**YOUR TASK**
Extract the full set of records, then give each one again exactly.

**DATA LISTING**
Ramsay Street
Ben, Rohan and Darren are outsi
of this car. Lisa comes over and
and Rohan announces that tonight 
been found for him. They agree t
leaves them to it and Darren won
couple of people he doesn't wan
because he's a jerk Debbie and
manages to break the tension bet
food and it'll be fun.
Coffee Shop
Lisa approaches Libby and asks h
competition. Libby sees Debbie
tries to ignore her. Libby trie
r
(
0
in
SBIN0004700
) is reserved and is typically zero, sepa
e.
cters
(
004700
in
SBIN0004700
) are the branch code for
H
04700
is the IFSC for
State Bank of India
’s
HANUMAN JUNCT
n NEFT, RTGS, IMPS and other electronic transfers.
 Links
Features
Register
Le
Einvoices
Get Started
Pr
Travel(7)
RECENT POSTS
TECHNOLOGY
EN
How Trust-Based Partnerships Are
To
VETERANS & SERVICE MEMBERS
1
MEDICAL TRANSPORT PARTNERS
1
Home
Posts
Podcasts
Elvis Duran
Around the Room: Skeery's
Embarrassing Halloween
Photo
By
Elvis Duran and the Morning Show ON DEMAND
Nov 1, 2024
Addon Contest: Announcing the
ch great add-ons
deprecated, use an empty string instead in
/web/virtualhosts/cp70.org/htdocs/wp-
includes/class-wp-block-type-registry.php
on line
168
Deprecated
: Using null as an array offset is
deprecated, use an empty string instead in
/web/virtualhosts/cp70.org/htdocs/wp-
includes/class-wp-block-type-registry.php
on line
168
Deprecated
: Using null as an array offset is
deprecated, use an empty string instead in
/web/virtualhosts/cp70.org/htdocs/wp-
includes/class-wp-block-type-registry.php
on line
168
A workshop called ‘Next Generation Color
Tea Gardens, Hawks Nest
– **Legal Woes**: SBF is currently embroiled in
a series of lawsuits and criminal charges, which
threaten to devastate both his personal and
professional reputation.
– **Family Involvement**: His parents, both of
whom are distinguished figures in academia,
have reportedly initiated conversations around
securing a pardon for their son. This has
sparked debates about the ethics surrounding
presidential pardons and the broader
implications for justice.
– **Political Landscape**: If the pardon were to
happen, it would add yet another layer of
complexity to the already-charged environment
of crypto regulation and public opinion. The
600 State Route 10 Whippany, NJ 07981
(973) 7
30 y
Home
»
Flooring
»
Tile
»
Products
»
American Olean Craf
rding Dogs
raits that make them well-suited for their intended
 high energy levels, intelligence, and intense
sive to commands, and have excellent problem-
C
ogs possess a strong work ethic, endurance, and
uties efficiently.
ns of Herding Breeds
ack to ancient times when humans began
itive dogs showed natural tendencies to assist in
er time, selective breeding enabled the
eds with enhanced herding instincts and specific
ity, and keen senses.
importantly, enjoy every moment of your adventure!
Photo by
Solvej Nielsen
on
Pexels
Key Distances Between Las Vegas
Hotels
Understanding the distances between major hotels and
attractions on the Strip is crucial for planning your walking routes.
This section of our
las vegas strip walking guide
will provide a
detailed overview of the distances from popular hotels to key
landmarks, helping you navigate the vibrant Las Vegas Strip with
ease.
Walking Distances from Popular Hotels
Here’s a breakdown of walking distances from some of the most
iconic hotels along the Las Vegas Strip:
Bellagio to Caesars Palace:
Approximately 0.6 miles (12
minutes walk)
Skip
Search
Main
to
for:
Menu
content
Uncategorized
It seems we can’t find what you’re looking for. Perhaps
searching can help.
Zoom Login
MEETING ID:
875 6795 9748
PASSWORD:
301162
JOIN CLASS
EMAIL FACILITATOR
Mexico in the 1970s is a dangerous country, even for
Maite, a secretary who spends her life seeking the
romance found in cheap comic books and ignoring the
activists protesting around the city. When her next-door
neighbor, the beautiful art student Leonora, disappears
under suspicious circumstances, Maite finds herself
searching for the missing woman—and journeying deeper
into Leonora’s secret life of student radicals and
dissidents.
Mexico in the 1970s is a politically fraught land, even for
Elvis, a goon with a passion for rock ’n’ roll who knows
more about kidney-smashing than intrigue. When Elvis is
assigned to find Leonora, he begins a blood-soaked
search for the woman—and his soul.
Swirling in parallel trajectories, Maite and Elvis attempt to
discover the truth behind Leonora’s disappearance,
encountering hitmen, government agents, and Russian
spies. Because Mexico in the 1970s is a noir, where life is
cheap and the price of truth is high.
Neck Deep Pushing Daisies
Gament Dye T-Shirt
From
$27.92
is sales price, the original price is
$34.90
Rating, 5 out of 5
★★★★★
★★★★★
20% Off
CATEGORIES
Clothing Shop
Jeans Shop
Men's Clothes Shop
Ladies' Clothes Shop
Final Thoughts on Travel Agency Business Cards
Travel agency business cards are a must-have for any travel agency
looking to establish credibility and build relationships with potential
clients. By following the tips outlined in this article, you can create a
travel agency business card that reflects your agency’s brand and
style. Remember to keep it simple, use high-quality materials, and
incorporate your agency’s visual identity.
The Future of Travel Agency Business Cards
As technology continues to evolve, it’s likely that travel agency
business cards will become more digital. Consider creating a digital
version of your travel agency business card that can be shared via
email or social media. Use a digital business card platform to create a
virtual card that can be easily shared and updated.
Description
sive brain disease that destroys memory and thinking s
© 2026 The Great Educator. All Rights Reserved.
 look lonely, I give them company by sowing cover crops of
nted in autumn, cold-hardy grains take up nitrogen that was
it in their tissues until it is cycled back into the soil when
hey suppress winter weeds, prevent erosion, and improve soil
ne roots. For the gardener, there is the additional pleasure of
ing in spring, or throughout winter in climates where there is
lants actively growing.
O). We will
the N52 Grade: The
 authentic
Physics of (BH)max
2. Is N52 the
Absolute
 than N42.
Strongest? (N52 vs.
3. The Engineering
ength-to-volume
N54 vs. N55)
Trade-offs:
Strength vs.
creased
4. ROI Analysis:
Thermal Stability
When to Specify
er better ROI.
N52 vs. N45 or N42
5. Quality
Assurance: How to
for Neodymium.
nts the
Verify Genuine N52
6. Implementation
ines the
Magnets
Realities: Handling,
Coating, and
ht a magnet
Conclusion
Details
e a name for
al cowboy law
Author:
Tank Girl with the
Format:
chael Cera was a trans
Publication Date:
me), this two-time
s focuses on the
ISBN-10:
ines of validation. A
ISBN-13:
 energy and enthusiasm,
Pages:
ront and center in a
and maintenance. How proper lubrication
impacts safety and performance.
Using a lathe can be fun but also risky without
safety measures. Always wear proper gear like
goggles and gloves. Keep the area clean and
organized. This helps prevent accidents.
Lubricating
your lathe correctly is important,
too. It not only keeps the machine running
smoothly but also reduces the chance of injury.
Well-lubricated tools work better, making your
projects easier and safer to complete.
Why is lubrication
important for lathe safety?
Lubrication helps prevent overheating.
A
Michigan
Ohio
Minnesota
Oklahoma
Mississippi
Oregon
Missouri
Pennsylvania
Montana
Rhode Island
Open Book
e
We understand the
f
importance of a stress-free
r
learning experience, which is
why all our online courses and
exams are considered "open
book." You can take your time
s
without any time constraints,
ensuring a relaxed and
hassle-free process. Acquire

**EXERCISE ANSWER**
Ramsay Street
Ben, Rohan and Darren are outsi
of this car. Lisa comes over and
and Rohan announces that tonight 
been found for him. They agree t
leaves them to it and Darren won
couple of people he doesn't wan
because he's a jerk Debbie and
manages to break the tension bet
food and it'll be fun.
Coffee Shop
Lisa approaches Libby and asks h
competition. Libby sees Debbie
tries to ignore her. Libby trie
r
(
0
in
SBIN0004700
) is reserved and is typically zero, sepa
e.
cters
(
004700
in
SBIN0004700
) are the branch code for
H
04700
is the IFSC for
State Bank of India
’s
HANUMAN JUNCT
n NEFT, RTGS, IMPS and other electronic transfers.
 Links
Features
Register
Le
Einvoices
Get Started
Pr
Travel(7)
RECENT POSTS
TECHNOLOGY
EN
How Trust-Based Partnerships Are
To
VETERANS & SERVICE MEMBERS
1
MEDICAL TRANSPORT PARTNERS
1
Home
Posts
Podcasts
Elvis Duran
Around the Room: Skeery's
Embarrassing Halloween
Photo
By
Elvis Duran and the Morning Show ON DEMAND
Nov 1, 2024
Addon Contest: Announcing the
ch great add-ons
deprecated, use an empty string instead in
/web/virtualhosts/cp70.org/htdocs/wp-
includes/class-wp-block-type-registry.php
on line
168
Deprecated
: Using null as an array offset is
deprecated, use an empty string instead in
/web/virtualhosts/cp70.org/htdocs/wp-
includes/class-wp-block-type-registry.php
on line
168
Deprecated
: Using null as an array offset is
deprecated, use an empty string instead in
/web/virtualhosts/cp70.org/htdocs/wp-
includes/class-wp-block-type-registry.php
on line
168
A workshop called ‘Next Generation Color
Tea Gardens, Hawks Nest
– **Legal Woes**: SBF is currently embroiled in
a series of lawsuits and criminal charges, which
threaten to devastate both his personal and
professional reputation.
– **Family Involvement**: His parents, both of
whom are distinguished figures in academia,
have reportedly initiated conversations around
securing a pardon for their son. This has
sparked debates about the ethics surrounding
presidential pardons and the broader
implications for justice.
– **Political Landscape**: If the pardon were to
happen, it would add yet another layer of
complexity to the already-charged environment
of crypto regulation and public opinion. The
600 State Route 10 Whippany, NJ 07981
(973) 7
30 y
Home
»
Flooring
»
Tile
»
Products
»
American Olean Craf
rding Dogs
raits that make them well-suited for their intended
 high energy levels, intelligence, and intense
sive to commands, and have excellent problem-
C
ogs possess a strong work ethic, endurance, and
uties efficiently.
ns of Herding Breeds
ack to ancient times when humans began
itive dogs showed natural tendencies to assist in
er time, selective breeding enabled the
eds with enhanced herding instincts and specific
ity, and keen senses.
importantly, enjoy every moment of your adventure!
Photo by
Solvej Nielsen
on
Pexels
Key Distances Between Las Vegas
Hotels
Understanding the distances between major hotels and
attractions on the Strip is crucial for planning your walking routes.
This section of our
las vegas strip walking guide
will provide a
detailed overview of the distances from popular hotels to key
landmarks, helping you navigate the vibrant Las Vegas Strip with
ease.
Walking Distances from Popular Hotels
Here’s a breakdown of walking distances from some of the most
iconic hotels along the Las Vegas Strip:
Bellagio to Caesars Palace:
Approximately 0.6 miles (12
minutes walk)
Skip
Search
Main
to
for:
Menu
content
Uncategorized
It seems we can’t find what you’re looking for. Perhaps
searching can help.
Zoom Login
MEETING ID:
875 6795 9748
PASSWORD:
301162
JOIN CLASS
EMAIL FACILITATOR
Mexico in the 1970s is a dangerous country, even for
Maite, a secretary who spends her life seeking the
romance found in cheap comic books and ignoring the
activists protesting around the city. When her next-door
neighbor, the beautiful art student Leonora, disappears
under suspicious circumstances, Maite finds herself
searching for the missing woman—and journeying deeper
into Leonora’s secret life of student radicals and
dissidents.
Mexico in the 1970s is a politically fraught land, even for
Elvis, a goon with a passion for rock ’n’ roll who knows
more about kidney-smashing than intrigue. When Elvis is
assigned to find Leonora, he begins a blood-soaked
search for the woman—and his soul.
Swirling in parallel trajectories, Maite and Elvis attempt to
discover the truth behind Leonora’s disappearance,
encountering hitmen, government agents, and Russian
spies. Because Mexico in the 1970s is a noir, where life is
cheap and the price of truth is high.
Neck Deep Pushing Daisies
Gament Dye T-Shirt
From
$27.92
is sales price, the original price is
$34.90
Rating, 5 out of 5
★★★★★
★★★★★
20% Off
CATEGORIES
Clothing Shop
Jeans Shop
Men's Clothes Shop
Ladies' Clothes Shop
Final Thoughts on Travel Agency Business Cards
Travel agency business cards are a must-have for any travel agency
looking to establish credibility and build relationships with potential
clients. By following the tips outlined in this article, you can create a
travel agency business card that reflects your agency’s brand and
style. Remember to keep it simple, use high-quality materials, and
incorporate your agency’s visual identity.
The Future of Travel Agency Business Cards
As technology continues to evolve, it’s likely that travel agency
business cards will become more digital. Consider creating a digital
version of your travel agency business card that can be shared via
email or social media. Use a digital business card platform to create a
virtual card that can be easily shared and updated.
Description
sive brain disease that destroys memory and thinking s
© 2026 The Great Educator. All Rights Reserved.
 look lonely, I give them company by sowing cover crops of
nted in autumn, cold-hardy grains take up nitrogen that was
it in their tissues until it is cycled back into the soil when
hey suppress winter weeds, prevent erosion, and improve soil
ne roots. For the gardener, there is the additional pleasure of
ing in spring, or throughout winter in climates where there is
lants actively growing.
O). We will
the N52 Grade: The
 authentic
Physics of (BH)max
2. Is N52 the
Absolute
 than N42.
Strongest? (N52 vs.
3. The Engineering
ength-to-volume
N54 vs. N55)
Trade-offs:
Strength vs.
creased
4. ROI Analysis:
Thermal Stability
When to Specify
er better ROI.
N52 vs. N45 or N42
5. Quality
Assurance: How to
for Neodymium.
nts the
Verify Genuine N52
6. Implementation
ines the
Magnets
Realities: Handling,
Coating, and
ht a magnet
Conclusion
Details
e a name for
al cowboy law
Author:
Tank Girl with the
Format:
chael Cera was a trans
Publication Date:
me), this two-time
s focuses on the
ISBN-10:
ines of validation. A
ISBN-13:
 energy and enthusiasm,
Pages:
ront and center in a
and maintenance. How proper lubrication
impacts safety and performance.
Using a lathe can be fun but also risky without
safety measures. Always wear proper gear like
goggles and gloves. Keep the area clean and
organized. This helps prevent accidents.
Lubricating
your lathe correctly is important,
too. It not only keeps the machine running
smoothly but also reduces the chance of injury.
Well-lubricated tools work better, making your
projects easier and safer to complete.
Why is lubrication
important for lathe safety?
Lubrication helps prevent overheating.
A
Michigan
Ohio
Minnesota
Oklahoma
Mississippi
Oregon
Missouri
Pennsylvania
Montana
Rhode Island
Open Book
e
We understand the
f
importance of a stress-free
r
learning experience, which is
why all our online courses and
exams are considered "open
book." You can take your time
s
without any time constraints,
ensuring a relaxed and
hassle-free process. Acquire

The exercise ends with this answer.